----- EXERCISE MATERIALS

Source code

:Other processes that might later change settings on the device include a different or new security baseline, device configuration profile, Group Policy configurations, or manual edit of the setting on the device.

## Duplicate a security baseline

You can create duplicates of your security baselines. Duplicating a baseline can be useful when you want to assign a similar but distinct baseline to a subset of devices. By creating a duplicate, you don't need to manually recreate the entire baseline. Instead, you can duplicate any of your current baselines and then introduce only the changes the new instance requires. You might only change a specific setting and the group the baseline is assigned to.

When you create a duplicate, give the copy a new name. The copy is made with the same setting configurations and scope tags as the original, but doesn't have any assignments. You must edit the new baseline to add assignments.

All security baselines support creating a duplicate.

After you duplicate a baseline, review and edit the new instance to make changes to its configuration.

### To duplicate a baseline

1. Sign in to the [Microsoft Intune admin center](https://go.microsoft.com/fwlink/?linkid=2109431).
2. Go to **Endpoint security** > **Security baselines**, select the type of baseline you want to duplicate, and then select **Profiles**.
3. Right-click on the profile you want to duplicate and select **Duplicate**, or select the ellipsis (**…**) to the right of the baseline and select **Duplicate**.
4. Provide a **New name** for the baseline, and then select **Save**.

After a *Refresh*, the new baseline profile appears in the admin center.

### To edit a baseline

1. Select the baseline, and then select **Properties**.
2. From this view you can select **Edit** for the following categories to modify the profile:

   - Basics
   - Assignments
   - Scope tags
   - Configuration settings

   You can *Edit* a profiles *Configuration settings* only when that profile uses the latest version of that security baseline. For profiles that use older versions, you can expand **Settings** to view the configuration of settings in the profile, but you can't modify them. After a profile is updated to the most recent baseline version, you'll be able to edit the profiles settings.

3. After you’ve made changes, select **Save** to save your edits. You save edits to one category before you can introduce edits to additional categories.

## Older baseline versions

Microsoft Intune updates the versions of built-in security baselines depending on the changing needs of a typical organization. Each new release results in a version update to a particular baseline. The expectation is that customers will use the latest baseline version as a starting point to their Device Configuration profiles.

----------

WHAT YOU NEED TO DO —
Copy out all of the data above word for word, keeping every line in the same order.

RESULT —
Source code

:Other processes that might later change settings on the device include a different or new security baseline, device configuration profile, Group Policy configurations, or manual edit of the setting on the device.

## Duplicate a security baseline

You can create duplicates of your security baselines. Duplicating a baseline can be useful when you want to assign a similar but distinct baseline to a subset of devices. By creating a duplicate, you don't need to manually recreate the entire baseline. Instead, you can duplicate any of your current baselines and then introduce only the changes the new instance requires. You might only change a specific setting and the group the baseline is assigned to.

When you create a duplicate, give the copy a new name. The copy is made with the same setting configurations and scope tags as the original, but doesn't have any assignments. You must edit the new baseline to add assignments.

All security baselines support creating a duplicate.

After you duplicate a baseline, review and edit the new instance to make changes to its configuration.

### To duplicate a baseline

1. Sign in to the [Microsoft Intune admin center](https://go.microsoft.com/fwlink/?linkid=2109431).
2. Go to **Endpoint security** > **Security baselines**, select the type of baseline you want to duplicate, and then select **Profiles**.
3. Right-click on the profile you want to duplicate and select **Duplicate**, or select the ellipsis (**…**) to the right of the baseline and select **Duplicate**.
4. Provide a **New name** for the baseline, and then select **Save**.

After a *Refresh*, the new baseline profile appears in the admin center.

### To edit a baseline

1. Select the baseline, and then select **Properties**.
2. From this view you can select **Edit** for the following categories to modify the profile:

   - Basics
   - Assignments
   - Scope tags
   - Configuration settings

   You can *Edit* a profiles *Configuration settings* only when that profile uses the latest version of that security baseline. For profiles that use older versions, you can expand **Settings** to view the configuration of settings in the profile, but you can't modify them. After a profile is updated to the most recent baseline version, you'll be able to edit the profiles settings.

3. After you’ve made changes, select **Save** to save your edits. You save edits to one category before you can introduce edits to additional categories.

## Older baseline versions

Microsoft Intune updates the versions of built-in security baselines depending on the changing needs of a typical organization. Each new release results in a version update to a particular baseline. The expectation is that customers will use the latest baseline version as a starting point to their Device Configuration profiles.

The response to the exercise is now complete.